These bonds are especially popular among investment nomads who have not found suitable investment destinations and investors aged 60 and above who require steady cash flow. The appeal lies in the ability to enjoy monthly interest payments of around 4-5% amid increased volatility in the financial markets.
According to KB Securities on the 1st, starting from the 5th, they are selling 20 billion KRW worth of 2-year monthly interest payment bonds issued by Hana Bank (AAA rating). The interest rate is about 4% annually, and interest is paid monthly. For example, if an investor purchases 100 million KRW worth of these bonds, they can receive approximately 300,000 KRW in after-tax interest every month for a year starting next month. A KB Securities representative said, “This is the first time we are introducing monthly payment bank bonds to our customers,” adding, “Purchases are not possible through the Mobile Trading System (MTS) and require visiting a branch in person.”
As monthly interest payment bonds have garnered strong interest from individual investors, major securities firms such as KB Securities, Korea Investment & Securities, Mirae Asset Securities, and Shinhan Investment Corp. have quickly introduced bond products following Samsung Securities’ debut last month. Small and mid-sized securities firms, including Yuanta Securities, also plan to consecutively launch monthly coupon bond products early this month. Previously, Samsung Securities sold a 1-year maturity Hyundai Card 852 bond (AA rating) last month with a pre-tax interest rate in the 4% range, which sold out quickly, and some customers reportedly requested additional subscriptions. On the 25th of last month, Hanwha Investment & Securities sold 5 billion KRW worth of DGB Capital 966-2 bonds (A+ rating), which sold out on the same day. Due to high customer interest, the investment amount was limited to 50 million KRW.

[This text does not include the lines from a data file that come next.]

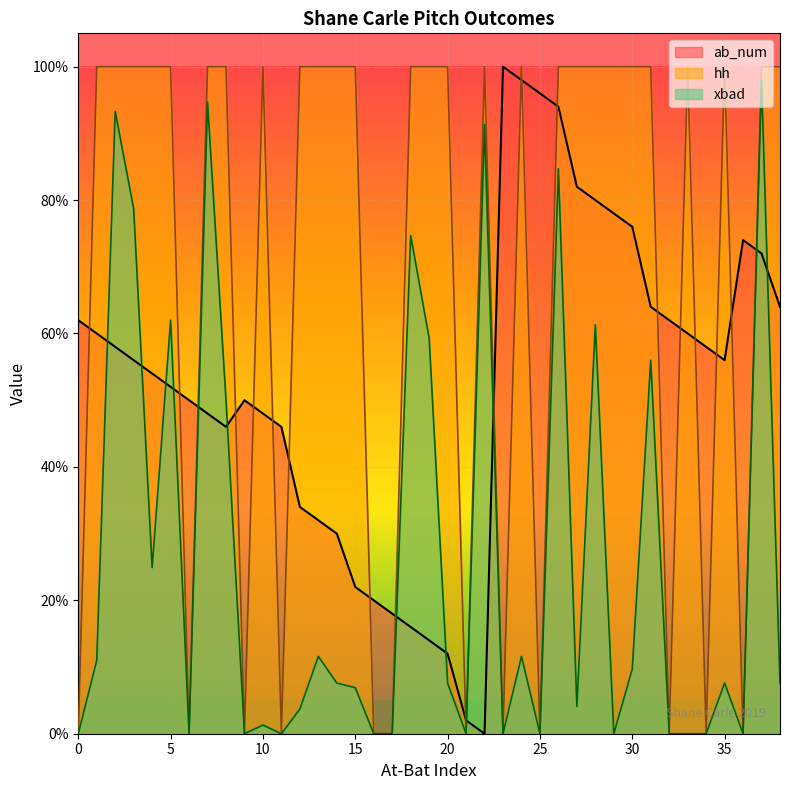

What is the value of the hh point at the 34th from the left?

1.0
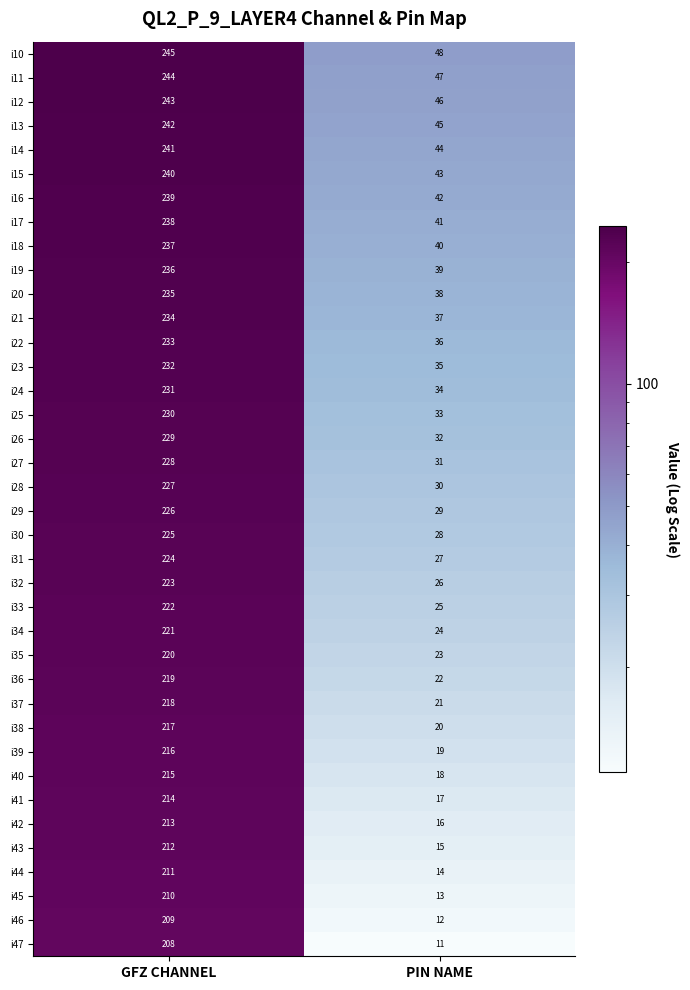

What is the sum of the i20 values at PIN NAME and GFZ CHANNEL?

273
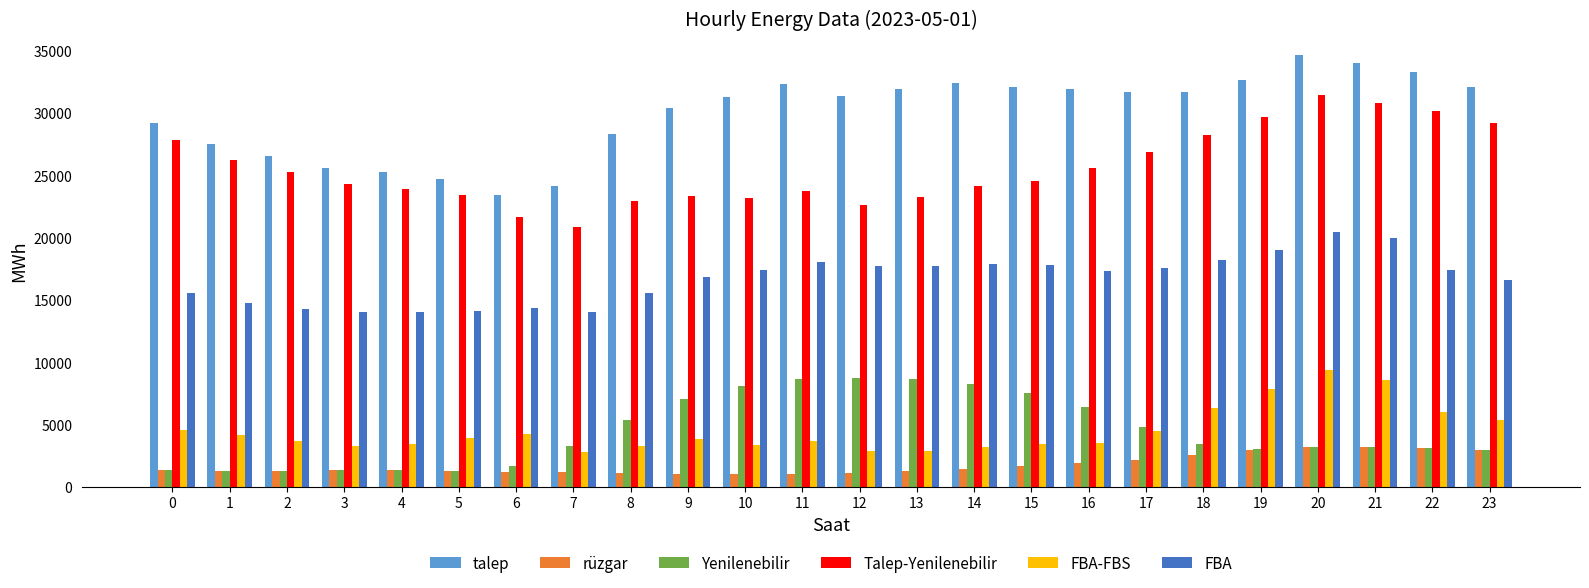

The value of talep at 20 is 34644.1. True or false?

True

The combination of tightening policies by major countries and concerns over economic recession has increased demand for stable investment options, fueling the popularity of these bonds. Particularly, investors in their 60s who require steady cash income have been quick to act. More than half of the customers who purchased monthly payment corporate bonds sold by Samsung Securities last month were aged 60 or older. The appeal lies in the higher investment attractiveness compared to fixed deposits. Monthly coupon bonds with maturities of 1 to 2 years offer short investment periods and allow investors to enjoy interest rates of 4-6% on bonds issued by card companies and financial firms. In some cases, the entire supply sells out within 10 minutes of launch. Furthermore, buying bonds cheaply during times like now and selling them at higher prices during rate cuts can yield capital gains without tax, in addition to interest income. A representative from a small to mid-sized securities firm said, “Special deposit products at banks have amount limits and additional conditions, so some investors are turning to securities firms,” adding, “Inquiries about monthly coupon bonds are increasing among first-time bond investors and investors in their 20s and 30s.”
Although uncertainty in the bond market is rising, market insiders say it is still a good time to invest in bonds. Federal Reserve Chairman Jerome Powell has indicated a willingness to continue raising interest rates, suggesting room for further increases, but large volatility is not expected. Kim Ki-myung, a researcher at Korea Investment & Securities, analyzed, “Although uncertainty is increasing due to recent domestic monetary policy uncertainty and the Fed’s hawkish stance being largely priced in, uncertainty will be resolved after the September Federal Open Market Committee (FOMC) meeting,” adding, “Following government bonds, the credit market will sequentially show interest rate stability.”